TO DO:
1: According to the congestion pricing article, by about what percentage was the program expected to reduce the number of vehicles entering Lower Manhattan?
2: Reproduce word for word the portion of the congestion pricing article that begins with the words containing "Her reversal was" and ends with "the authority’s budget.".

TEXT EXTRACT:

* * * * * * *

Her reversal was applauded by a growing chorus of opponents who had accused the M.T.A. of unfairly targeting car commuters to plug its budget shortfalls.
Speaking to reporters after the meeting, Janno Lieber, the chief executive and chairman of the M.T.A. board, said that he was taking the governor at her word when she said that she would find the money to plug the authority’s budget.
The money raised from New York City’s congestion pricing program had already been counted on to help repair a transportation network that moves more people than any other on the continent. Congestion pricing was also expected to reduce the number of vehicles that enter Lower Manhattan by about 17 percent, according to a November study by an advisory committee reporting to the M.T.A. The report also said that the program would reduce the total number of miles driven in 28 counties across the region.
“No other policy holds so much promise to invest in our mass transit system and manage our out-of-control traffic congestion,” said Tom Wright, the executive director of the Regional Plan Association, an urban policy group that supports congestion pricing.
The merits of congestion pricing, as well as possible unintended consequences of the program, are the subjects of eight pending lawsuits against the program. Last week, a federal judge dismissed a key argument behind three of them, renewing hope among supporters. Proponents have said that they intend to go to court themselves to fight the governor’s delay, because they believe that the 2019 state law that created the program, among other laws, supersedes Ms. Hochul’s desire to halt it.

* * * * * * *

INFORMATION PROVIDED:
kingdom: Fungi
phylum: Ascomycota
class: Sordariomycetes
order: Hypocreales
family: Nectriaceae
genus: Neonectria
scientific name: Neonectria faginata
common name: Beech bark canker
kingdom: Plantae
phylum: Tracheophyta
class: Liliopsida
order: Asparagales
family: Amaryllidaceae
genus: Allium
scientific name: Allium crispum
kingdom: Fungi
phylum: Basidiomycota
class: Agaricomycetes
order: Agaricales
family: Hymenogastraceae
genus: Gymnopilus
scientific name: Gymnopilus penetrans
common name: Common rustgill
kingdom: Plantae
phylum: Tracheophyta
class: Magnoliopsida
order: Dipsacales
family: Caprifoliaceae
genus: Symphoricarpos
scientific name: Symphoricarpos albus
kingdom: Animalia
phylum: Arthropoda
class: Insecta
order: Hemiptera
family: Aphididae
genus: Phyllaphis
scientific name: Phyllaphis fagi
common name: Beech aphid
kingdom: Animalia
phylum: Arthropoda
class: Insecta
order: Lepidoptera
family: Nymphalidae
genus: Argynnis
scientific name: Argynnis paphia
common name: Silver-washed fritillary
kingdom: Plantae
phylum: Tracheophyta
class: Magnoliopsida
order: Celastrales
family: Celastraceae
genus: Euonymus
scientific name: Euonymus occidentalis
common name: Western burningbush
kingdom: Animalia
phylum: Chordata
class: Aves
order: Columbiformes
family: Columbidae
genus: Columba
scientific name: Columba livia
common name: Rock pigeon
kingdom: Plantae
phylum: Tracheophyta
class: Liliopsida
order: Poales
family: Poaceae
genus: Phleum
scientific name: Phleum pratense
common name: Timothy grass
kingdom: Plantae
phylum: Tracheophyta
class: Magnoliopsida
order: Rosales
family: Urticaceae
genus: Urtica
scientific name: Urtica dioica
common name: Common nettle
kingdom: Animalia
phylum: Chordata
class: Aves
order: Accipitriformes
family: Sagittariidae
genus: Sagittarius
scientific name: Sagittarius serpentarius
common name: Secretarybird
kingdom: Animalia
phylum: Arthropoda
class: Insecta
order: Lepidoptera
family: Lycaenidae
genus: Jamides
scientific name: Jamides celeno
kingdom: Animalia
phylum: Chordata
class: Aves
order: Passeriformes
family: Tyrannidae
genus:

* * * * * * *

SOLUTIONS TO THE PROBLEMS:
1: About 17 percent.

2:
Her reversal was applauded by a growing chorus of opponents who had accused the M.T.A. of unfairly targeting car commuters to plug its budget shortfalls.
Speaking to reporters after the meeting, Janno Lieber, the chief executive and chairman of the M.T.A. board, said that he was taking the governor at her word when she said that she would find the money to plug the authority’s budget.